The difference with the Kantian Revolution (let's follow tradition and name it after one its founding fathers) is that the shift in metaparadigm is not yet complete. All the pieces are in place -- just as all the relevant pieces of the Copernican Revolution were in place by the early seventeenth century -- but they have not yet been put together into a coherent model, and the implications have still to sink in.
The foundation stone of the emerging metaparadigm is the distinction between the phenomenon, the reality generated in the mind, and the unknowable reality, or noumenon, that underlies it. When this distinction is clear, many anomalies and apparently intractable problems across a broad spectrum of human endeavor either dissolve or take on an entirely different nature.
The "hard problem" of how consciousness arises from matter is turned inside out So is the question of the location of the self. The distinction throws new light on Einstein's Special Theory of Relativity and the wave-particle paradox in quantum mechanics. It also offers a new perspective on many spiritual teachings. Religion and science may not be as antithetically opposed as many believe; the new model suggests an alternative, and far more enlightening, meaning to God.
But the ramifications are not just academic or philosophical. They have very practical implications for how we live our lives. The current materialistic worldview may have worked fairly well in the physical sciences, but is failing us abysmally in human affairs. Many of the crises now facing humanity -- ecological, economic and social -- boil down to a crisis in worldview.

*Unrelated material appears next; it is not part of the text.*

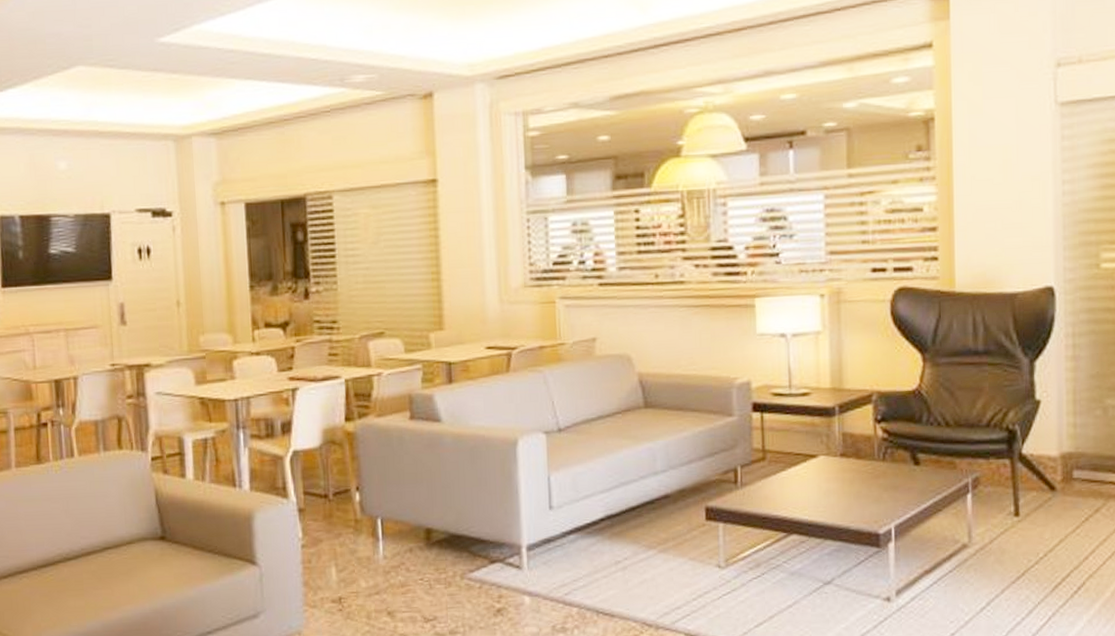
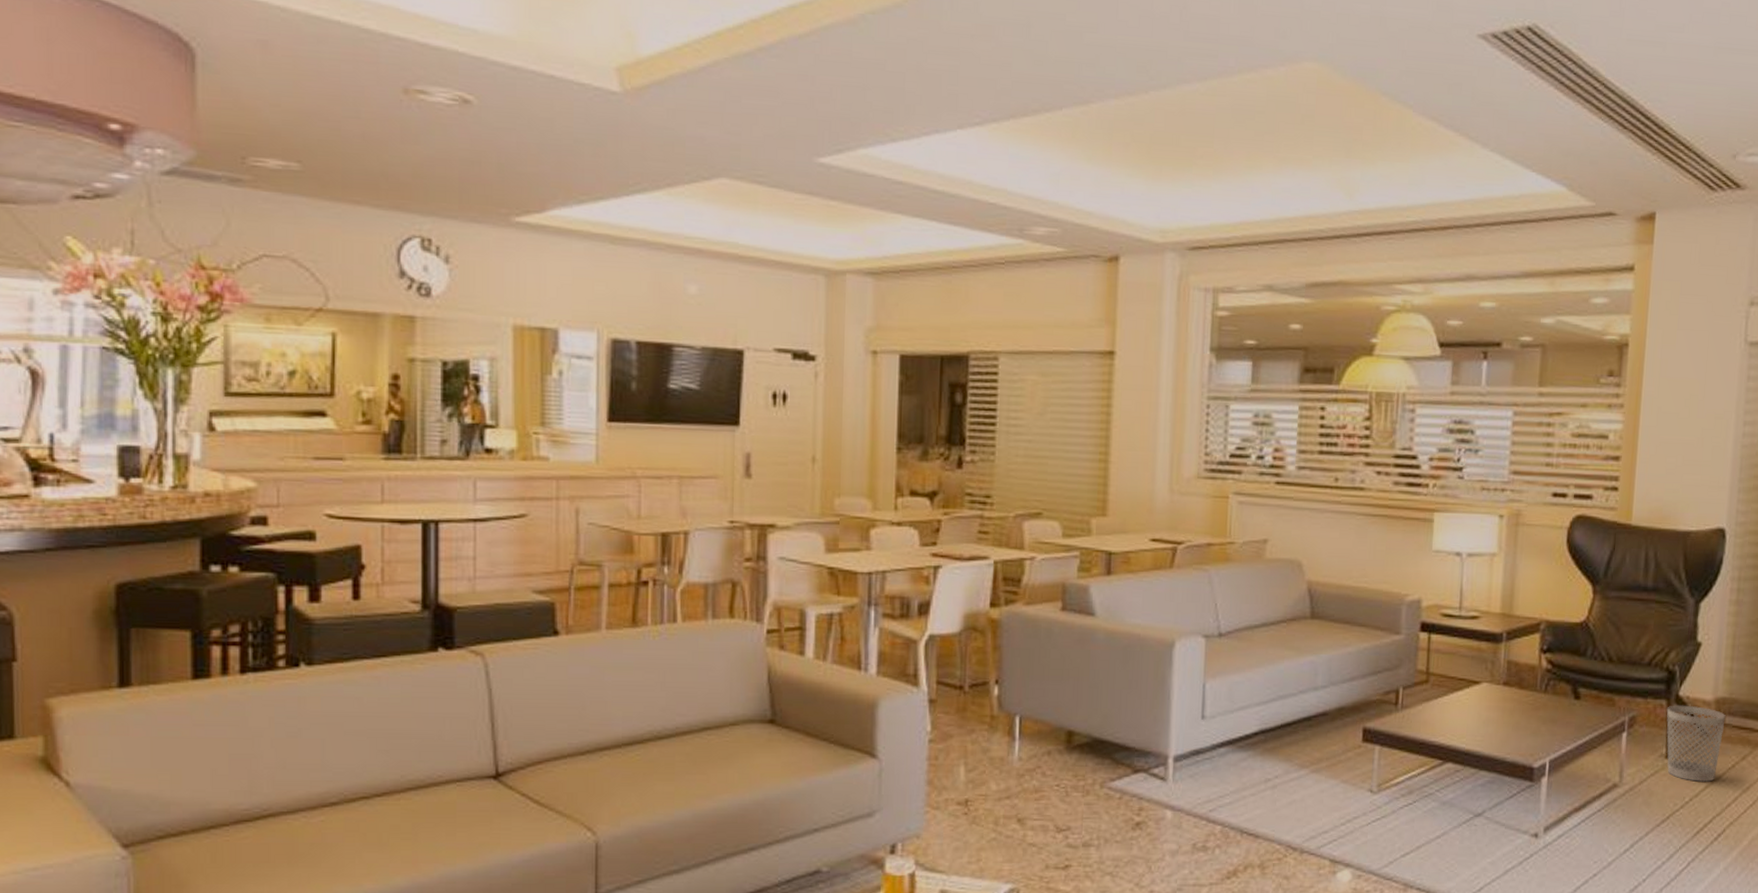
wastebasket: none [1010,462,1074,537] -> present [1666,705,1726,782]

Any crisis, personal, professional political or planetary, is a sign that the old way is no longer working. What is no longer working today is the mode of consciousness that takes the material world we experience to be the fundamental reality. This belief system turns out to be at the root of many of our problems and is now ruining our lives both globally and personally. It lies at the heart of our greed, self-centeredness and generally unsustainable behavior, and is the reason so many of us fail so miserably in our personal relationships. In fact, as the Buddha showed some two-and-a-half thousand years ago, it lies at the root of all our suffering.